_任務要求 1_
請根據頁面摘錄回答下列問題:
(a) 上一篇文章中用哪個Reader讀取了哪個數據庫的數據?
(b) 自定義的Reader需要繼承自哪個接口?
(c) 找不到所用數據庫對應的queryProvider實現時,可以改用哪個Reader?它允許做什麼?
_任務要求 2_
把頁面摘錄中從“SpringBatch企業批處理框架Reader的使用”開始,一直到“取HSQLDB數據庫的數據.”為止的全部文字原樣抄寫出來。

_頁面摘錄_
%%

SpringBatch企業批處理框架Reader的使用
SpringBatch是解決企業數據邏輯較簡單,重復性高,大數據量而設計的.從他提供的各種Reader就能看出來.起碼我是這樣理解的.最適合做的如:數據清洗,數據分析后轉移,或者定時的和其他系統交互的地方等.
在上一篇文章中,我使用了 JdbcPagingItemReader讀取HSQLDB數據庫的數據.
<bean id="sysAppStoreMapper" class="net.dbatch.mapper.SysAppStoreMapper" /> <bean id="dbReader" class="org.springframework.batch.item.database.JdbcPagingItemReader"> <property name="dataSource" ref="dataSource"/> <property name="rowMapper" ref="sysAppStoreMapper"/> <property name="queryProvider" ref="appQueryProvider"/> </bean> <bean id="appQueryProvider" class="org.springframework.batch.item.database.support.HsqlPagingQueryProvider"> <property name="selectClause" value="a.APP_ID, a.PARENT_ID, a.APP_DESC, a.APP_URL, a.FOLDER, a.SEQ"/> <property name="fromClause" value="sys_appstore a"/> <property name="sortKey" value="SEQ"/> </bean>
事實上SpringBatch提供了很多的Reader,自定義的Reader只要是繼承自org.springframework.batch.item.ItemReader接口的都可以.但是好多都不用你麻煩了,SpringBatch都替你做好了.2.1.8API中基本常用的和數據庫[Hibernate/Ibatis/JDBC],文件系統,JMS消息等Reader現成的實現.如圖:

對于喜歡SpringJDBC的用戶[我就非常不喜歡Hibernate ]可以使用JdbcPagingItemReader
,然后指定一個queryProvider ,queryProvider 是針對各種數據庫的一個分頁的實現,常用的數據庫 queryProvider也有現成的.如圖:

好了.如果上面你實在找不到你可以使用的數據庫對應的實現,而你又了解你的數據庫SQL,你可以使用JdbcCursorItemReader.這個Reader允許你自己set SQL.

%%

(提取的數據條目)
%%

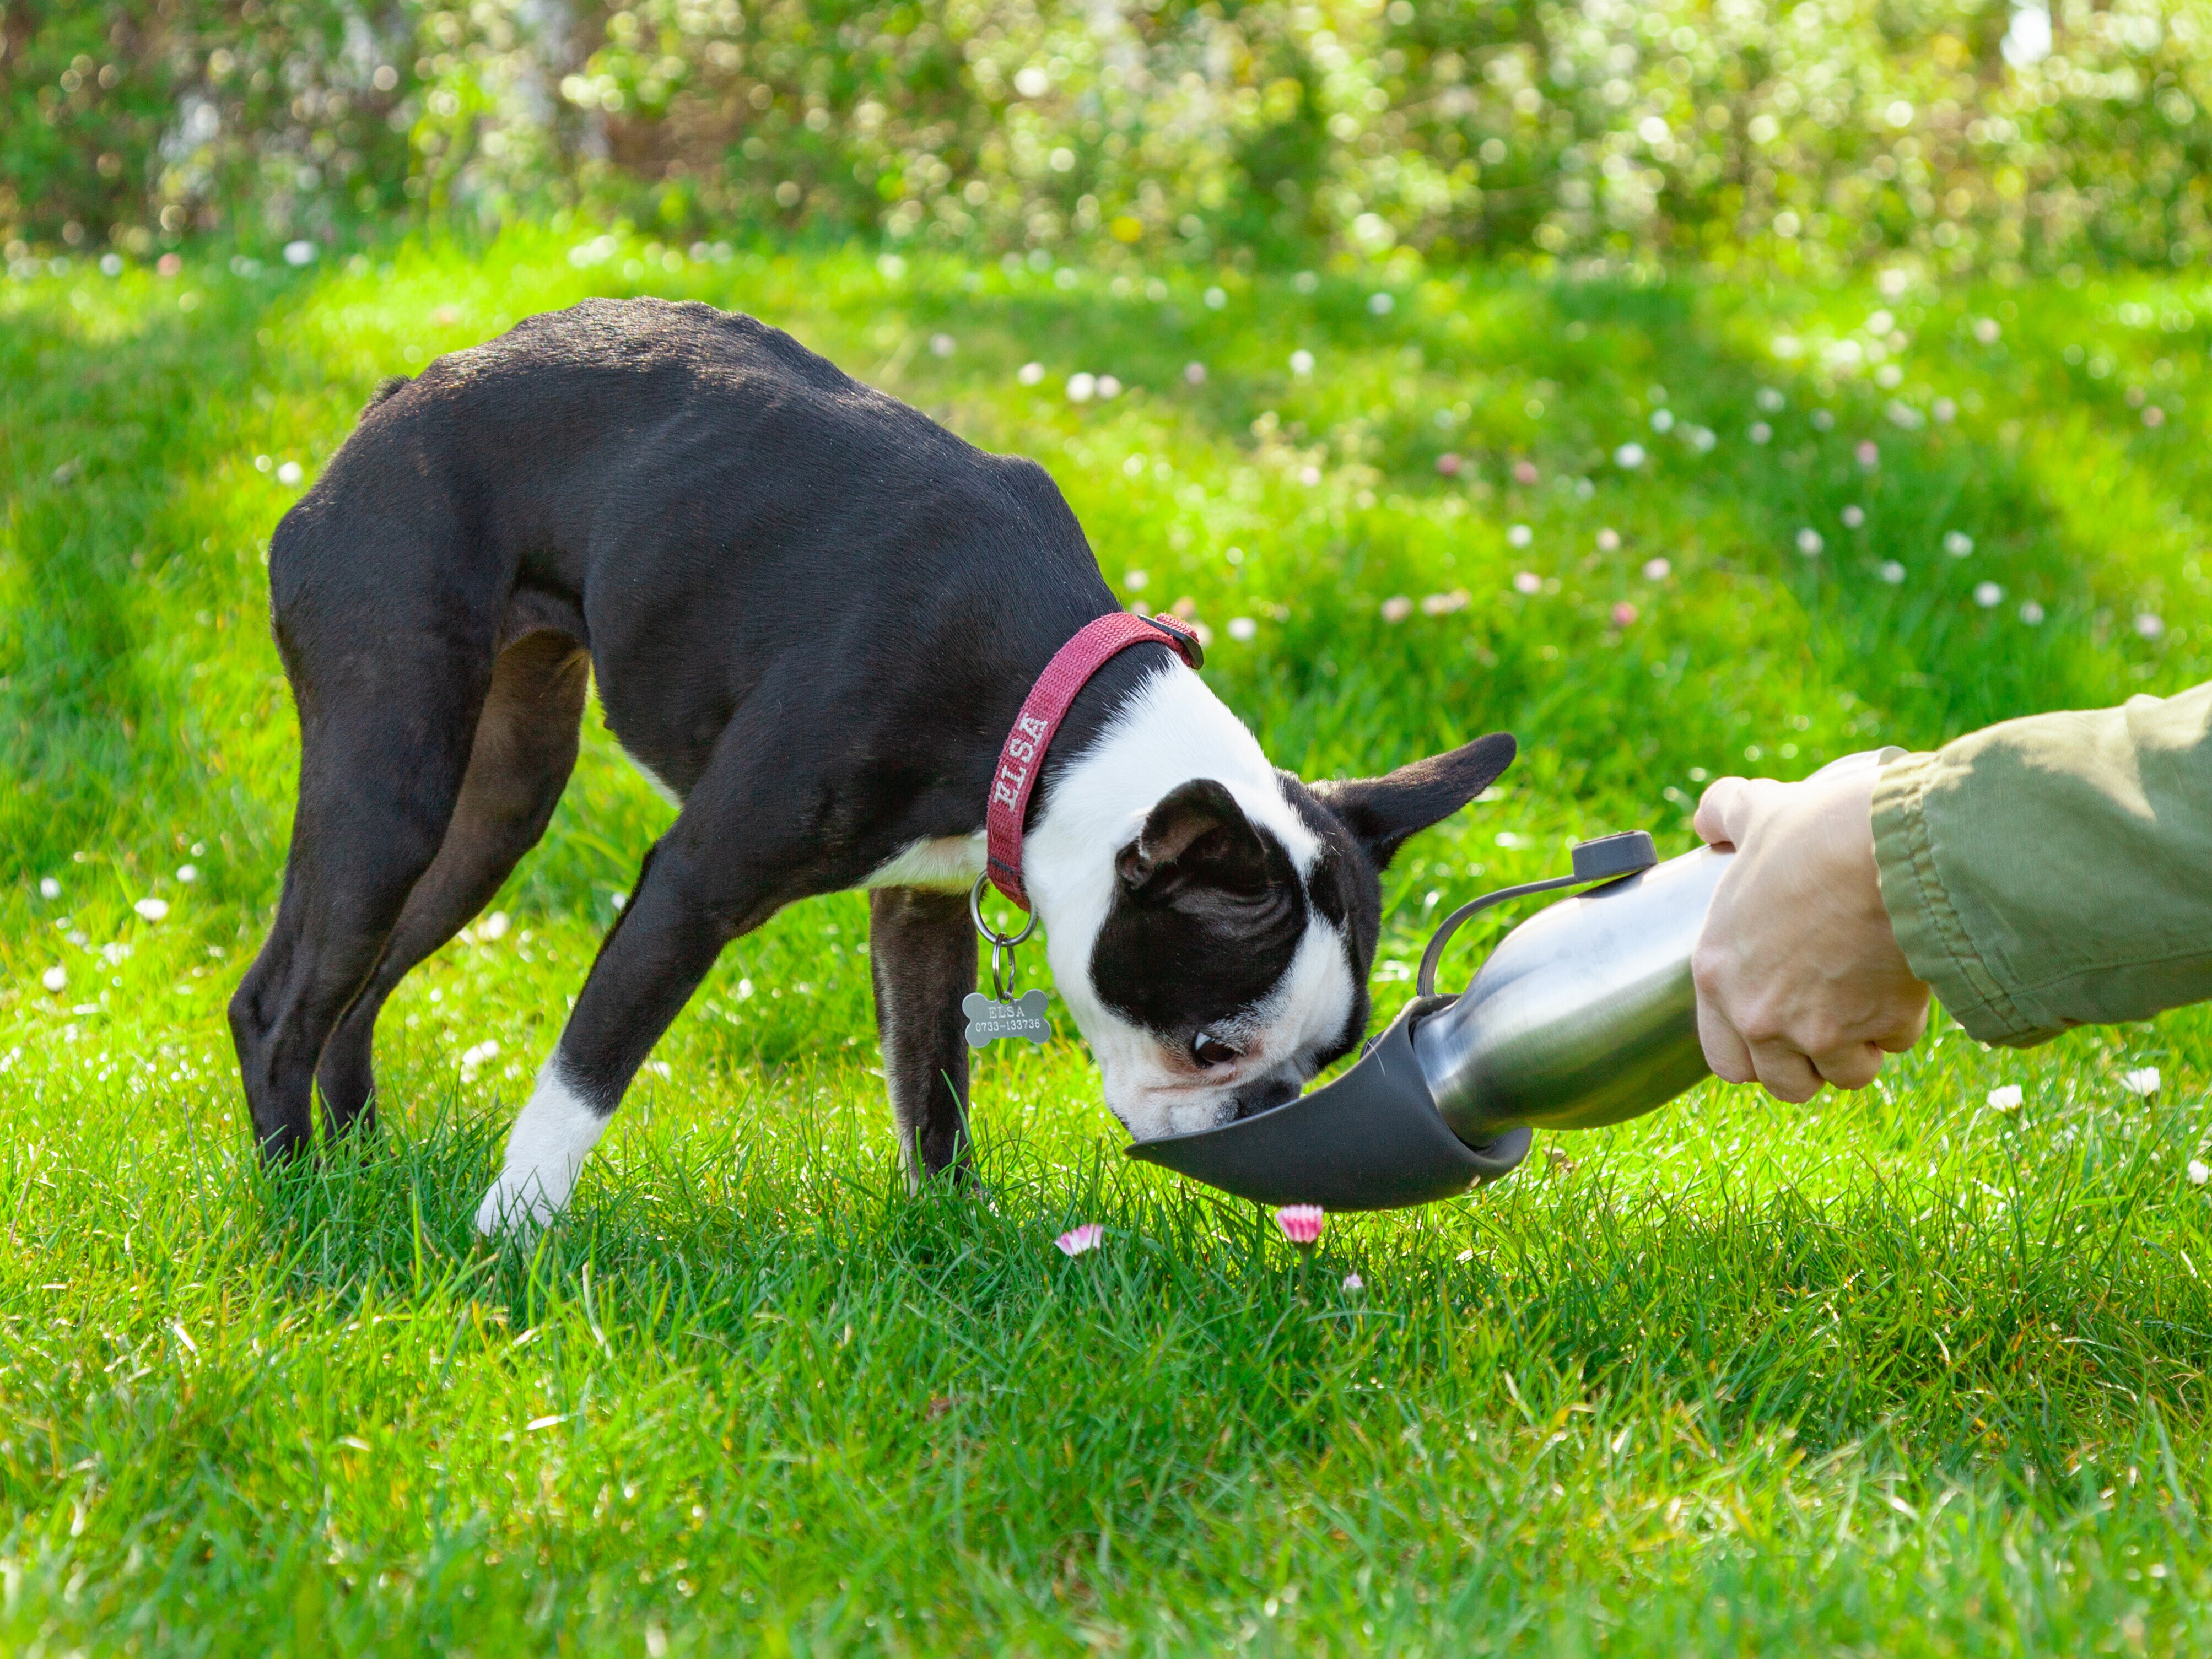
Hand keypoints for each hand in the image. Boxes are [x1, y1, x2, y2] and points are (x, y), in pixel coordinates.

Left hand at [1691, 765, 1930, 1101]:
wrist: (1884, 846)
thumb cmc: (1815, 831)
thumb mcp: (1756, 814)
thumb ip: (1725, 815)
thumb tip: (1710, 817)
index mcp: (1716, 975)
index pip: (1724, 1059)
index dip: (1755, 1050)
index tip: (1781, 1027)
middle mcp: (1757, 1014)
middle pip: (1786, 1083)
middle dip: (1811, 1064)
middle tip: (1832, 1025)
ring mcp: (1817, 1029)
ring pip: (1845, 1075)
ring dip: (1862, 1048)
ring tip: (1871, 1000)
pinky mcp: (1877, 1028)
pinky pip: (1896, 1043)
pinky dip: (1905, 1020)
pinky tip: (1902, 977)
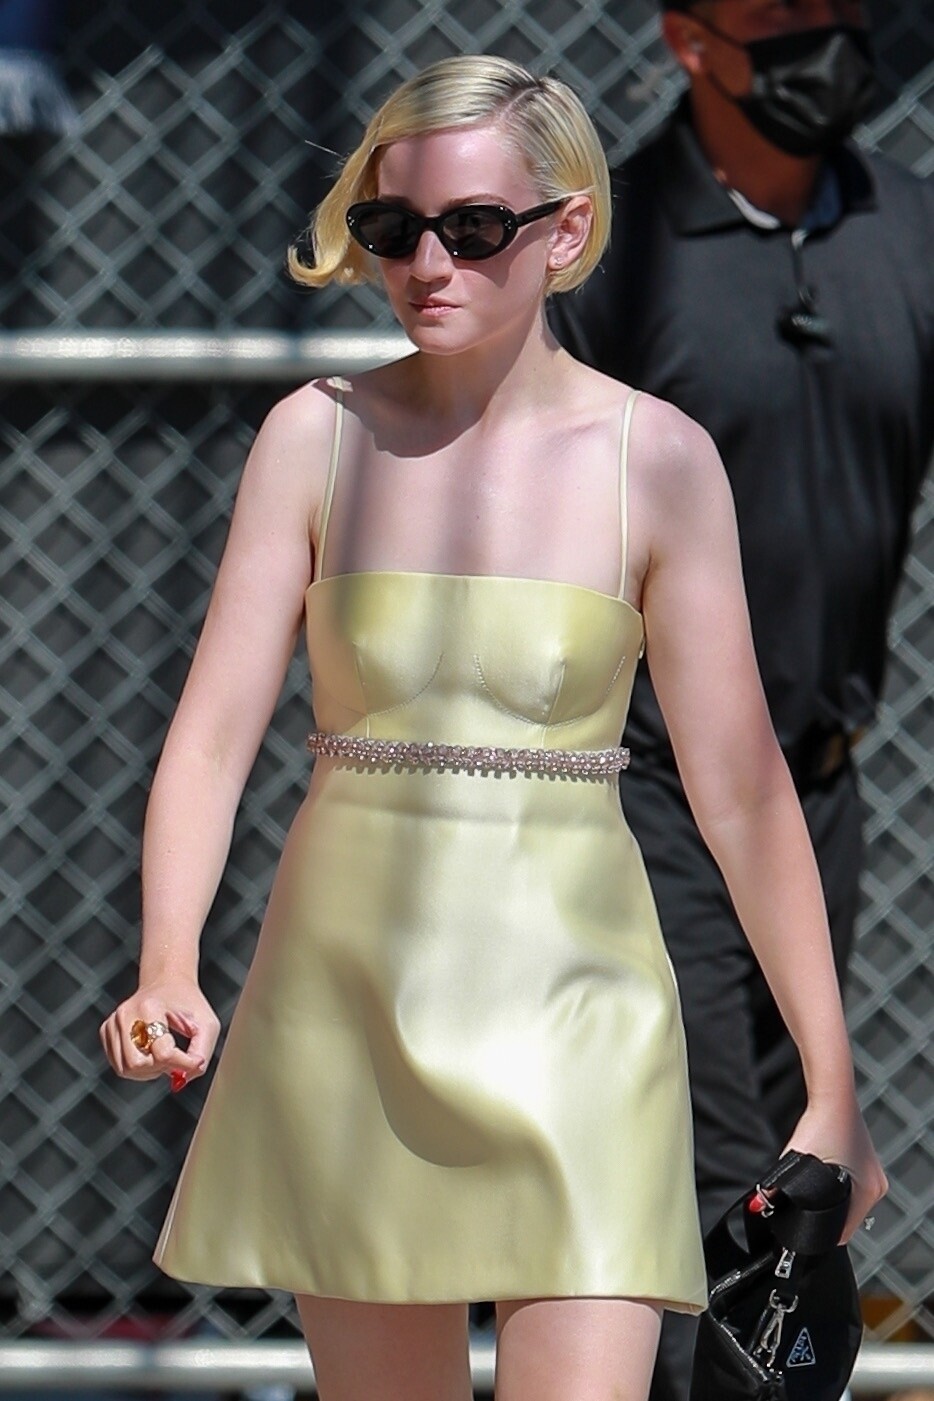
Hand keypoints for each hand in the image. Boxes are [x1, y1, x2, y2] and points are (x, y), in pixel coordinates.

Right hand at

%%

_參考答案 1_
(a) 用JdbcPagingItemReader讀取了HSQLDB數據庫的數據。
(b) org.springframework.batch.item.ItemReader接口。
(c) 可以使用JdbcCursorItemReader,它允許自己set SQL。

_參考答案 2_
SpringBatch企業批處理框架Reader的使用
SpringBatch是解決企業數據邏輯較簡單,重復性高,大數據量而設計的.從他提供的各種Reader就能看出來.起碼我是這樣理解的.最適合做的如:數據清洗,數據分析后轉移,或者定時的和其他系統交互的地方等.
在上一篇文章中,我使用了 JdbcPagingItemReader讀取HSQLDB數據庫的數據.